If you’ve never baked with Demerara sugar before, I highly recommend buying some and experimenting with it in the kitchen. As mentioned above, this sugar has larger crystals then standard white sugar, meaning it doesn’t dissolve into your batter as easily. But this is not a bad thing, as the Demerara sugar gives desserts a wonderful crunchy texture that works well in crumbles, muffins, and in this case, cookies.
Demerara sugar also had a subtle caramel flavour, which is the perfection addition to this recipe.
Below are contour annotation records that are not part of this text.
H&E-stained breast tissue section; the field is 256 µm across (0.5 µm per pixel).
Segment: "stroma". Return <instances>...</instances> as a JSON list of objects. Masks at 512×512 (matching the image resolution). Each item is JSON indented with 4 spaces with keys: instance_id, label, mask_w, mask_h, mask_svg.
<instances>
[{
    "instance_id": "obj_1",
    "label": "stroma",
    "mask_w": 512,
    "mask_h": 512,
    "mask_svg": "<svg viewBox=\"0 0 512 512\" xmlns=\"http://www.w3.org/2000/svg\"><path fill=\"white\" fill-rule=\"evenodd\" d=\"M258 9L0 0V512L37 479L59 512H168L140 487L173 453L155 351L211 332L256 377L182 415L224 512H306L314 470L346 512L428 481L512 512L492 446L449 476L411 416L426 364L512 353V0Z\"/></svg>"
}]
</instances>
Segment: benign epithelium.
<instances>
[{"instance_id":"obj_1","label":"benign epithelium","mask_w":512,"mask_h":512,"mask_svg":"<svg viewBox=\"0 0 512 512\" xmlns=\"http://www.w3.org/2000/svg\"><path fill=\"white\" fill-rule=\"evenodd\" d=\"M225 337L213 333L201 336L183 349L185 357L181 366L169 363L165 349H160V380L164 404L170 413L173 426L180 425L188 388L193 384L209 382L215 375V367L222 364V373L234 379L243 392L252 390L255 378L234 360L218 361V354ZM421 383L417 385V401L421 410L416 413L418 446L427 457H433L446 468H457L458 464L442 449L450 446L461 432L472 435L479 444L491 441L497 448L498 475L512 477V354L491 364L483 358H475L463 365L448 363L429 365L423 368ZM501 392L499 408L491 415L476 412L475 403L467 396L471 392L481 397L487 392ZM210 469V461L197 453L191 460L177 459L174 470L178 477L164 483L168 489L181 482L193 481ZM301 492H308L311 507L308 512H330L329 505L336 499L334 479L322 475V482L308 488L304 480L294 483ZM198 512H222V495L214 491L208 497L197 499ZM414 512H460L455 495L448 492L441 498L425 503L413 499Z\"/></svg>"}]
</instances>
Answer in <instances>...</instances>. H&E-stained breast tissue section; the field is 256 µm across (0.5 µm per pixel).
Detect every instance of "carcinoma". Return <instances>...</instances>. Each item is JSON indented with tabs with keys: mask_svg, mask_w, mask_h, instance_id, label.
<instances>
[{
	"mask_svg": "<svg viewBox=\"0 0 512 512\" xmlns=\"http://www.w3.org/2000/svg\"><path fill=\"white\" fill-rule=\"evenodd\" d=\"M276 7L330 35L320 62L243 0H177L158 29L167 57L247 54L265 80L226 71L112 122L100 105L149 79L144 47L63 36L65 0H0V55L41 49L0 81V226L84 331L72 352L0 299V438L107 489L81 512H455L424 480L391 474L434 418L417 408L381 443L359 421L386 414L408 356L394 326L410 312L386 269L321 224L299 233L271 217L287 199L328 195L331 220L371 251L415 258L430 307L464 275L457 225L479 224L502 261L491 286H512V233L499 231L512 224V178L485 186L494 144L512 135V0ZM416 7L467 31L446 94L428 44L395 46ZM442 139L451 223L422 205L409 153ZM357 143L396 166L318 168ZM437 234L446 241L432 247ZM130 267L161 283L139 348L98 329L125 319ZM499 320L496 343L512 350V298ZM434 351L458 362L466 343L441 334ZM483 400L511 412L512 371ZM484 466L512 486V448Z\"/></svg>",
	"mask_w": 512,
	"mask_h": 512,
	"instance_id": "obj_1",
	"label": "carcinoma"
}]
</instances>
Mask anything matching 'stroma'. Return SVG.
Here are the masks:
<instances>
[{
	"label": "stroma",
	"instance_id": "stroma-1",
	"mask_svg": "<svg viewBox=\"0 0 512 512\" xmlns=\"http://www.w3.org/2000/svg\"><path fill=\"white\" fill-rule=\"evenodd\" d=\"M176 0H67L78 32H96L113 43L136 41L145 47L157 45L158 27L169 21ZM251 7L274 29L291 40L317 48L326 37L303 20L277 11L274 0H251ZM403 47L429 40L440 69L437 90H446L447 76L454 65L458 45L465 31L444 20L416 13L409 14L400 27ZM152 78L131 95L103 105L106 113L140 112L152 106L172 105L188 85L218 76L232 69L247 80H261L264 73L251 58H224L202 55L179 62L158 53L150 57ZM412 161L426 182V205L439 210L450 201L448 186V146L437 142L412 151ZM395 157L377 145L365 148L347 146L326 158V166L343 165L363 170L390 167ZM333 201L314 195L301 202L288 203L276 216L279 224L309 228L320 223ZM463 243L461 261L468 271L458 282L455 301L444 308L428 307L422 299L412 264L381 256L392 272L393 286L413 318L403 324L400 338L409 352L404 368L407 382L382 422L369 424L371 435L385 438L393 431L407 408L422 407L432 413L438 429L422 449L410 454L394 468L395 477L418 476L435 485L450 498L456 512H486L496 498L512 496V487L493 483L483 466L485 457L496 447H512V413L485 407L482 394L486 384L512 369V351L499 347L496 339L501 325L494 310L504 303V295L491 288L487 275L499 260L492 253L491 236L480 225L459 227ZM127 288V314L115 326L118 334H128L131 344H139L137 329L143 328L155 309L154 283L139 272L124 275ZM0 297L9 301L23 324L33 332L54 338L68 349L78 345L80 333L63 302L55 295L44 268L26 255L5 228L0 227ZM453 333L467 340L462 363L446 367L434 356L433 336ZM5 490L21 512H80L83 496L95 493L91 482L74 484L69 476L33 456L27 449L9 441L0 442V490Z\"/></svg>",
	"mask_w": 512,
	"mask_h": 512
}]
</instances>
If you can’t find Demerara sugar at your supermarket, it may be called Turbinado sugar in your home country. If all else fails, substitute the Demerara for brown sugar, which has a delicious molasses flavour.
In addition to the subtle caramel flavour and crunch from the sugar, the rolled oats add a lovely dense chewiness, and the spices bring a warmth to the cookies.
The final flourish to these cookies is a generous scattering of dark chocolate chips which adds a bittersweet flavour. Enjoy!
- 130 g butter room temperature
- 1 cup CSR Demerara Sugar
- 1 egg room temperature
- 1/2 tsp vanilla extract
- 2/3 cup plain flour
- 1/2 tsp baking powder
- 1/2 tsp cinnamon
- 1/4 tsp nutmeg
- 1/4 tsp cloves
- 1/2 tsp salt
- 2 cups rolled oats
- 1 cup dark chocolate chips
- Preheat oven to 180°C and line 2 trays with baking paper.
- Cream the butter and demerara sugar for at least 5 minutes until the mixture becomes light and fluffy.
- Add the egg and vanilla extract and beat well.
- Add flour, baking powder, spices and salt and beat on low speed until just combined (don't overwork the mixture or it can become tough).
- Stir through the rolled oats and chopped dark chocolate until evenly distributed.
- Use an ice cream scoop to measure equal balls of cookie dough and place them onto the lined baking trays. I fit 6 per sheet.
- Bake until cookies are golden around the edges, around 12-14 minutes.